Microbiology workup was negative. PET/CT showed no evidence of extracranial lymphoma/lymphoproliferative disease. Blood sample showed positive Epstein-Barr virus DNA.
The World Health Organization (WHO) classification of lymphoid tumours has recently been updated to its 5th edition (WHO-HAEM5) in 2022.
In previous classification, immunodeficiency-associated lymphoproliferative disorders were grouped according to the disease background in which they arose, including post-transplantation, HIV infection, primary immunodeficiencies, and other iatrogenic immunodeficiencies. However, as these categories are increasingly recognized to share overlapping pathological features and broader spectrum of immunodeficiency settings is being recognized, WHO-HAEM5 has made major changes to the classification of these disorders. The new classification system consists of a three-part nomenclature, including histological diagnosis, any viral association (e.g. EBV) and immune deficiency/dysregulation setting (e.g. post-transplantation, HIV infection, etc). In the above case, the histological diagnosis of ‘polymorphic lymphoproliferative disorders in immune deficiency / dysregulation (autoimmune/iatrogenic)’ is a new entity in WHO-HAEM5, with histology of polymorphic lymphoproliferative disorders, under setting of immune deficiency / dysregulation related to autoimmune disease or iatrogenic/therapy-related.

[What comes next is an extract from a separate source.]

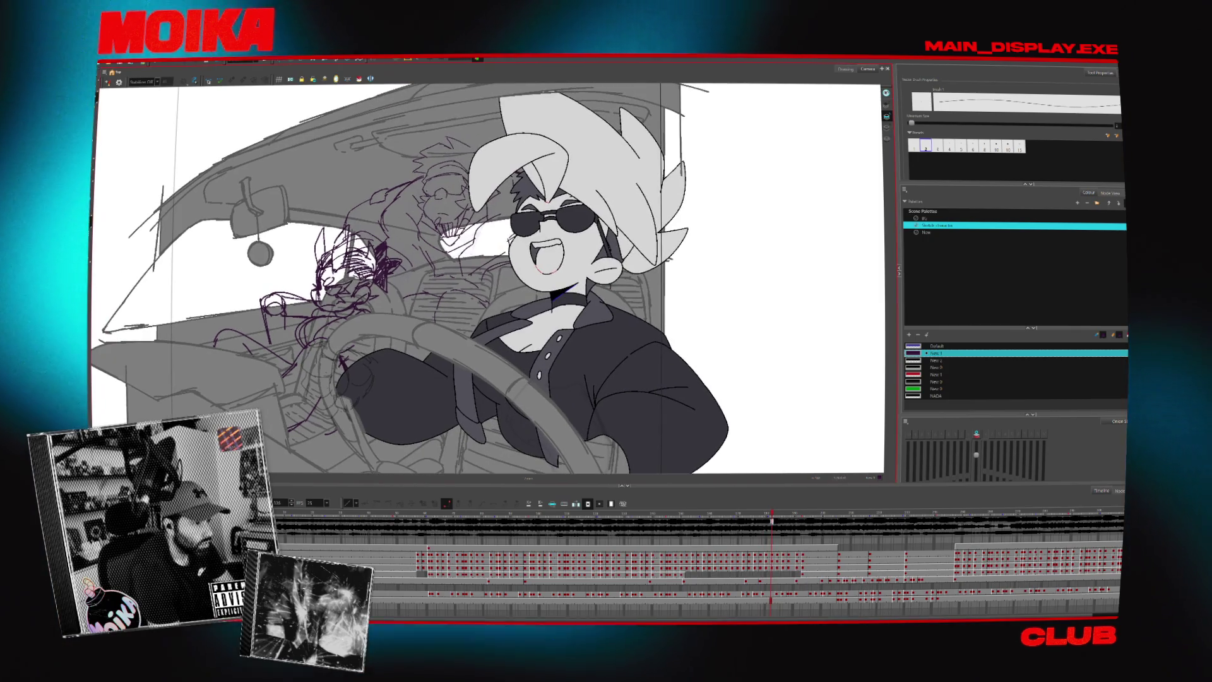
scroll(379, 278, "up", 2)
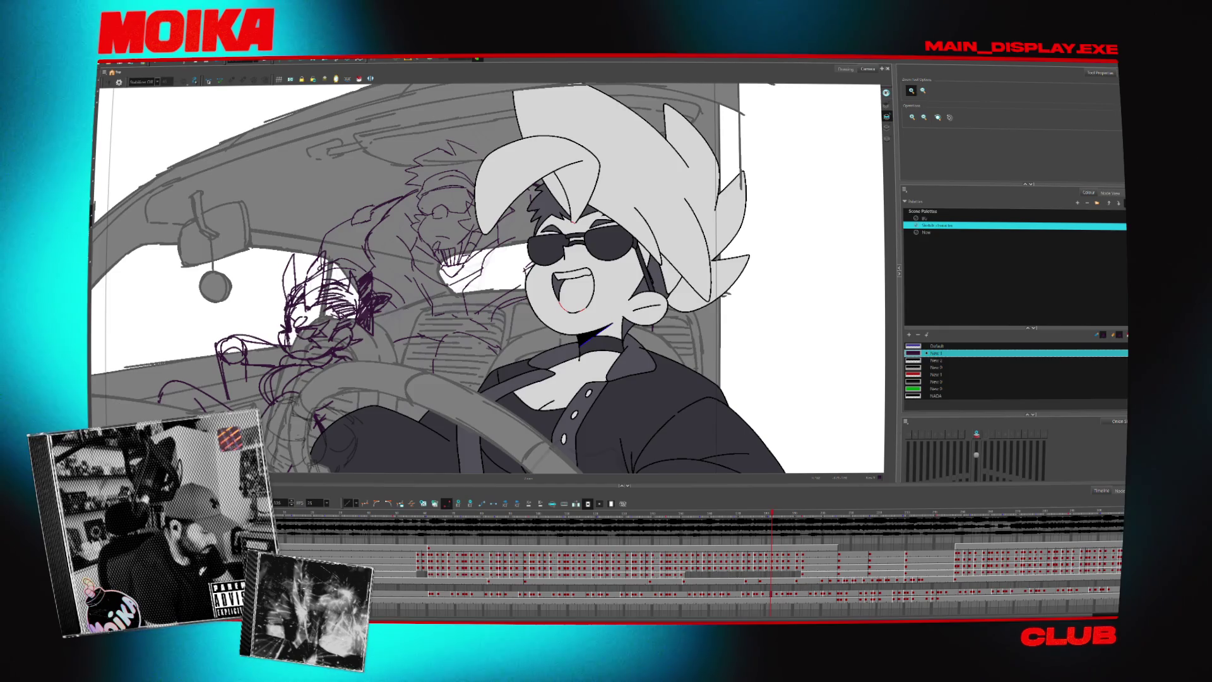
key("alt+s")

As WHO-HAEM5 is only recently introduced, there is lack of literature discussing the specific, if any, radiological features of these lesions. As the change in WHO-HAEM5 is mostly the classification system, the radiological features of these lesions likely resemble that of spectrum of lymphoma, e.g. immunodeficiency-associated central nervous system (CNS) lymphoma in this case.
It is well recognized that radiological features of primary CNS lymphoma can be different between immunocompetent and immunocompromised patients. Immunocompetent primary CNS lymphoma typically demonstrates high cellularity with homogeneous contrast enhancement, located at periventricular white matter, subependymal extension, crossing corpus callosum.
In contrast, immunocompromised primary CNS lymphoma shows more variable and heterogeneous appearance, including multifocal lesions, central necrosis, ring enhancement, microhaemorrhage, lobar and basal ganglia location. These features are present in the above case. However, they can also mimic other pathologies including cerebral abscesses, toxoplasmosis, high grade glioma, etc. Therefore, consideration of the relevant clinical information including medical history, medications, symptoms and signs, are important in narrowing the differential diagnosis.